- Type: Green
- Other names: simplified Chinese: 蒙顶甘露; traditional Chinese: 蒙頂甘露; pinyin: Méngdǐng Gānlù; lit. 'Meng Peak Sweet Dew'; pronounced [mə̌ŋ.tìŋ kánlû]
- Origin: Sichuan Province, China
- Quick description: A yellowish-green tea with sweet aftertaste.

= Mengding Ganlu tea =

Chinese green tea

Mengding Ganlu or Ganlu tea is a tea from Meng Mountain (Meng Shan), Sichuan Province in the southwest part of China. Meng Shan is reputed to be the place where tea was first cultivated. Mengding Ganlu means "Sweet Dew of Mengding" where Mengding refers to "the top of Meng Shan".

==History==

According to legend, a Taoist Master Wu Lizhen (吴理真) first planted seven tea bushes on Meng Mountain during the Ganlu era (53-50 BCE) of Emperor Xuan of Han dynasty. Prior to this, tea were picked from wild tea bushes. After he died, the tea was called "tea of the immortals" (仙茶). Buddhist monasteries were later established on the five peaks of the mountain, and from the Tang dynasty to the Qing dynasty, 360 tea leaves were picked and prepared each spring by the Buddhist monks to be presented to the emperor. The tea was used as ceremonial offering by the emperor. Wu Lizhen was conferred the posthumous honorific title of Master of Ganlu (meaning "Sweet Dew", full title Ganlu Puhui Miaoji Dashi 甘露普惠妙济大师) by Emperor Xiaozong of the Song dynasty, from which the tea acquired its name.

__DATA EXTRACT__:
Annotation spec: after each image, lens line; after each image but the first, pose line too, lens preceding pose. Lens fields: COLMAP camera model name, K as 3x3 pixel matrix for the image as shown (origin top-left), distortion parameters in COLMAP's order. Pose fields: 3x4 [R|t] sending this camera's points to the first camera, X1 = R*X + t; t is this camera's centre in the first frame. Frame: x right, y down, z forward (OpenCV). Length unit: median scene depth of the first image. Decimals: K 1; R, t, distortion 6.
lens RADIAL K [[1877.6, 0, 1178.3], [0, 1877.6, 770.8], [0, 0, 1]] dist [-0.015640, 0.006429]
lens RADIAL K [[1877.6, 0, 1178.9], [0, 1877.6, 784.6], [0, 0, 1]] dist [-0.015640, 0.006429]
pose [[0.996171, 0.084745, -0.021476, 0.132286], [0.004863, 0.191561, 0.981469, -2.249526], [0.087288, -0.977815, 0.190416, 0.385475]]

__REQUIRED ACTION 1__: In the Mengding Ganlu tea article, how many tea bushes did Wu Lizhen first plant on Meng Mountain?
__REQUIRED ACTION 2__: Reproduce word for word the part of the Mengding Ganlu tea article that opens with the words containing "According to legend, a" and closes with "acquired its name.".
__REQUIRED ACTION 3__: Carry on the Mengding Ganlu tea article, starting right after its final sentence.

__RESPONSE AREA 1__: Seven.

__RESPONSE AREA 2__:
According to legend, a Taoist Master Wu Lizhen (吴理真) first planted seven tea bushes on Meng Mountain during the Ganlu era (53-50 BCE) of Emperor Xuan of Han dynasty. Prior to this, tea were picked from wild tea bushes. After he died, the tea was called "tea of the immortals" (仙茶). Buddhist monasteries were later established on the five peaks of the mountain, and from the Tang dynasty to the Qing dynasty, 360 tea leaves were picked and prepared each spring by the Buddhist monks to be presented to the emperor. The tea was used as ceremonial offering by the emperor. Wu Lizhen was conferred the posthumous honorific title of Master of Ganlu (meaning "Sweet Dew", full title Ganlu Puhui Miaoji Dashi 甘露普惠妙济大师) by Emperor Xiaozong of the Song dynasty, from which the tea acquired its name.

__RESPONSE AREA 3__:
Before the mid-Tang dynasty, tea from the Meng Mountain was rare and highly prized; and as demand grew, more tea bushes were planted. Mengding Ganlu is one of the teas produced in the Meng Mountain and it is a green tea, other teas from Meng Mountain include "Mengding Huangya" (蒙顶黄芽) and "Mengding Shihua" (蒙顶石花) which are yellow teas. According to the 16th century scholar Li Shizhen who compiled Compendium of Materia Medica, tea produced from Meng Mountain is "warm and able to take charge of disease," unlike other kinds of tea which are generally cool in nature.